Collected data
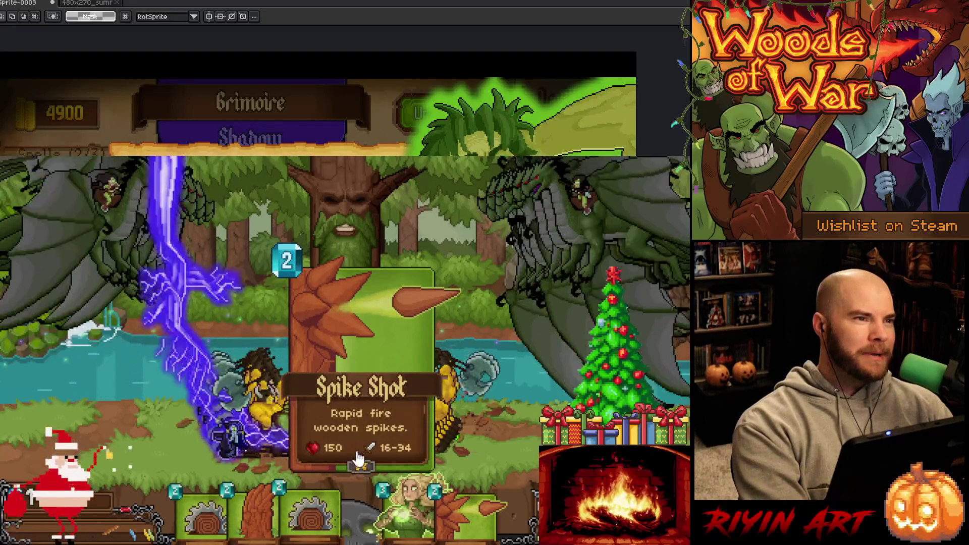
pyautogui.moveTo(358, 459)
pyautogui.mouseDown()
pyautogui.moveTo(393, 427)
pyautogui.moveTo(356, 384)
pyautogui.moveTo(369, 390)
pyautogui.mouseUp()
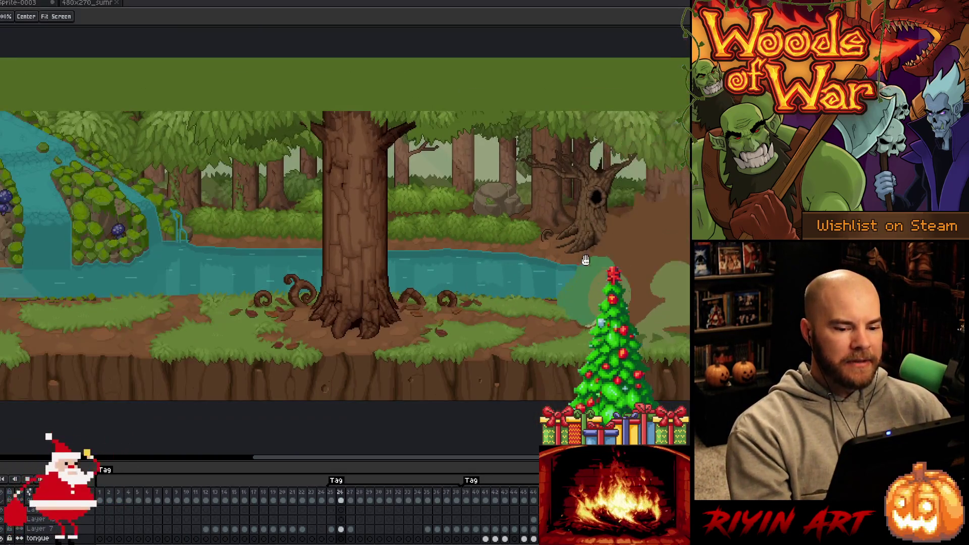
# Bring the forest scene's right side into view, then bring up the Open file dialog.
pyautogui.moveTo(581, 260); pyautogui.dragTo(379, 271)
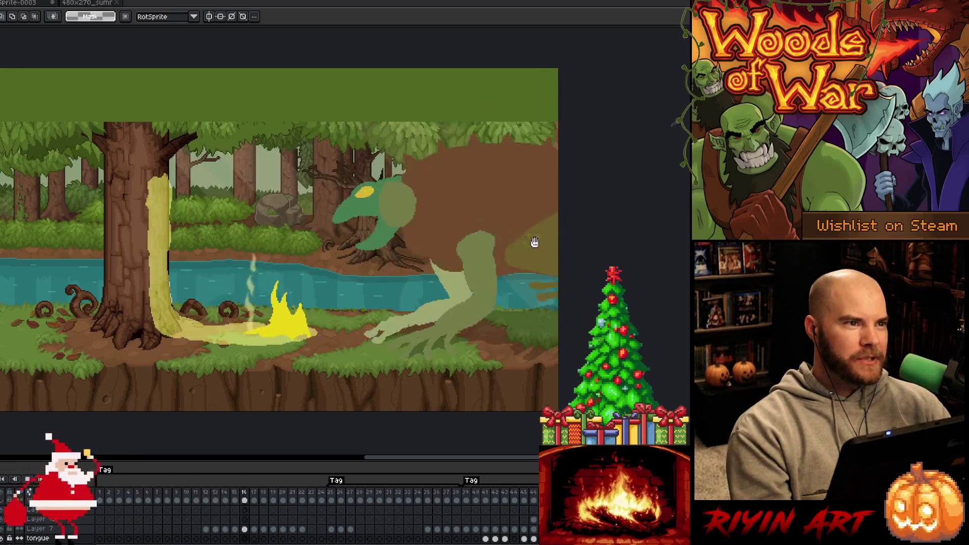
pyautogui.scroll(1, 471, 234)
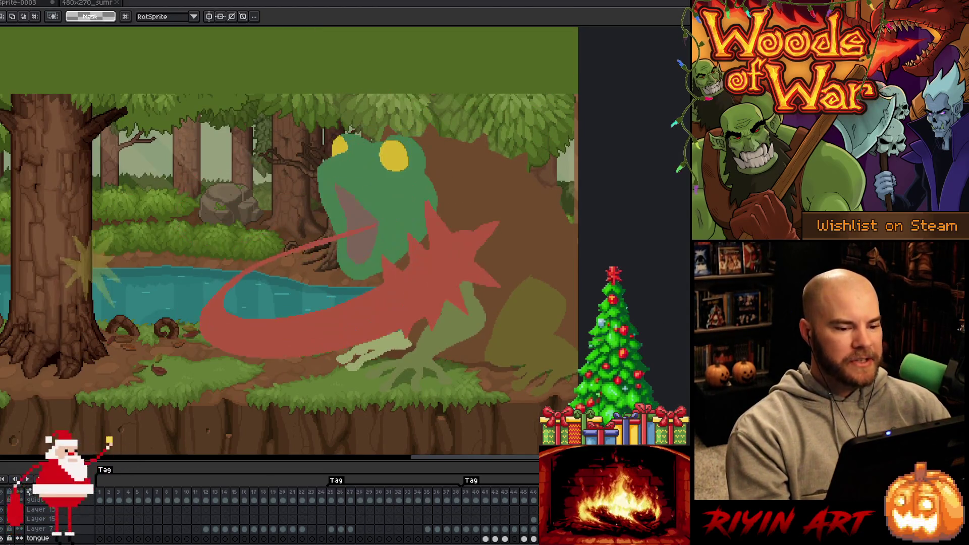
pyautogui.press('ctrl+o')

• _Task item_
Each record, word for word, should be printed again without its pictures.

• _Answer to the problem_
pyautogui.moveTo(358, 459)
pyautogui.mouseDown()
pyautogui.moveTo(393, 427)
pyautogui.moveTo(356, 384)
pyautogui.moveTo(369, 390)
pyautogui.mouseUp()
# Bring the forest scene's right side into view, then bring up the Open file dialog.
pyautogui.moveTo(581, 260); pyautogui.dragTo(379, 271)
pyautogui.scroll(1, 471, 234)
pyautogui.press('ctrl+o')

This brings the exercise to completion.